The difference of this lie is that it is going up against literally millenia of evolution and the key to human survival and predominance. Except for the very privileged who can either hire or enslave support people, families depended on one another across generations.
In many ways our Affluent Society makes all of us more like historic privileged ones. We depend more and more on the kindness (or greed) of strangers for our most basic survival needs.
Not saying that is necessarily a bad thing but it is something we all should keep in mind when talking about economics, politics, etc.
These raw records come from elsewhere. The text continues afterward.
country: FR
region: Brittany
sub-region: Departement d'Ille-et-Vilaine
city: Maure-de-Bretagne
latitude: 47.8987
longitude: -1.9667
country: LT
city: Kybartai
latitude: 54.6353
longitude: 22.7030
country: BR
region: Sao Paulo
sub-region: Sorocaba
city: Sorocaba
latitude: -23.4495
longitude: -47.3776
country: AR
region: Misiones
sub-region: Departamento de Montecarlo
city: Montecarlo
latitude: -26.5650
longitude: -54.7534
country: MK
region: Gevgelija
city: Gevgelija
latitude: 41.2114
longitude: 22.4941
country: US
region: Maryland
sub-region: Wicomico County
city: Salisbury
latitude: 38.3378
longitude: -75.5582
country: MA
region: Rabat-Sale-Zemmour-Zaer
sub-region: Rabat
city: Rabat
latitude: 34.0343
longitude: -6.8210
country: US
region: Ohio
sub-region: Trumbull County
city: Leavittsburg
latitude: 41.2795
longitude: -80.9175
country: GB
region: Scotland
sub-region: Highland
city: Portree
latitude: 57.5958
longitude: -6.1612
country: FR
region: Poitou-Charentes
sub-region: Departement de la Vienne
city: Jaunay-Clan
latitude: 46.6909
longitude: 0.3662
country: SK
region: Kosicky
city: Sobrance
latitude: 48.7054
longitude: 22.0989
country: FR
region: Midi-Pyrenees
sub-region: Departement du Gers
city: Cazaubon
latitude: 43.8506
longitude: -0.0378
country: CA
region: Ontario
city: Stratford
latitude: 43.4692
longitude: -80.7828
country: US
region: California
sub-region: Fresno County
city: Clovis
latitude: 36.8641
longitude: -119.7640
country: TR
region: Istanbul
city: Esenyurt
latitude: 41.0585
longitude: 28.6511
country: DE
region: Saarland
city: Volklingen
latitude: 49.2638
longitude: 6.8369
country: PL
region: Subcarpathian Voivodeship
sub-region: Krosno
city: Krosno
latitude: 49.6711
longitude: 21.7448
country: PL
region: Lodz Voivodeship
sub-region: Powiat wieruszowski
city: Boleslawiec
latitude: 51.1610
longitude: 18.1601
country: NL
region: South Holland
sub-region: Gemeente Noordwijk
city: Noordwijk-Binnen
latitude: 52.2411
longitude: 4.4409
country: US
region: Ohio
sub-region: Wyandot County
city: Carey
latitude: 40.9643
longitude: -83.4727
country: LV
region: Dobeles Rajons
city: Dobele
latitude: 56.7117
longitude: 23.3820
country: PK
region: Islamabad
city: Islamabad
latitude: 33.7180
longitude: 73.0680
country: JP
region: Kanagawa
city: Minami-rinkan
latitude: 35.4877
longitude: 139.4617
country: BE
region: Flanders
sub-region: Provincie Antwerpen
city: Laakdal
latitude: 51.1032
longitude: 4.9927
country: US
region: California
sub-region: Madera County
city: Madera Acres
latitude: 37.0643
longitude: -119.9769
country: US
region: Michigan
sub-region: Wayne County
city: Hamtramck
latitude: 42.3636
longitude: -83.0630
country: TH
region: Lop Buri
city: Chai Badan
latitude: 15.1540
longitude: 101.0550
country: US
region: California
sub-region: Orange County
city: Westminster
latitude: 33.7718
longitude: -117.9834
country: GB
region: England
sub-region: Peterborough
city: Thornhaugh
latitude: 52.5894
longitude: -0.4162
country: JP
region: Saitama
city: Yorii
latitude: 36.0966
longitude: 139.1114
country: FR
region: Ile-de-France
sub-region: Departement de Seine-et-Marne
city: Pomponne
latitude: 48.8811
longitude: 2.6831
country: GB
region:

by EmmaZahn on Sun, 05/22/2011 - 11:24am
Ideally yes. A couple of things though. My brother who is 4 years younger than I is more centrist (conservative) than I am. He fully bought into the "Middle Class American Dream"™ . Where in I did not. The only extended family situation in my family was my cousins on my fathers side where my grandmother lived with them.
My mother could not stand her parents and my father tolerated his family. A some what different scenario than a generation before.
by cmaukonen on Sun, 05/22/2011 - 11:38am
Que?
I did not state a preference. I merely observed a perceived difference in social arrangements that are still basically the same. Humans are mutually dependent or interdependent -- except for Mountain Men like Jeremiah Johnson. :)
Since you assumed but did not ask, I do not view the isolated nuclear family or clan/tribe as an ideal but they are proven survival modes.
by EmmaZahn on Sun, 05/22/2011 - 11:53am
Never said you did. Just stating my experience. Of course YMMV.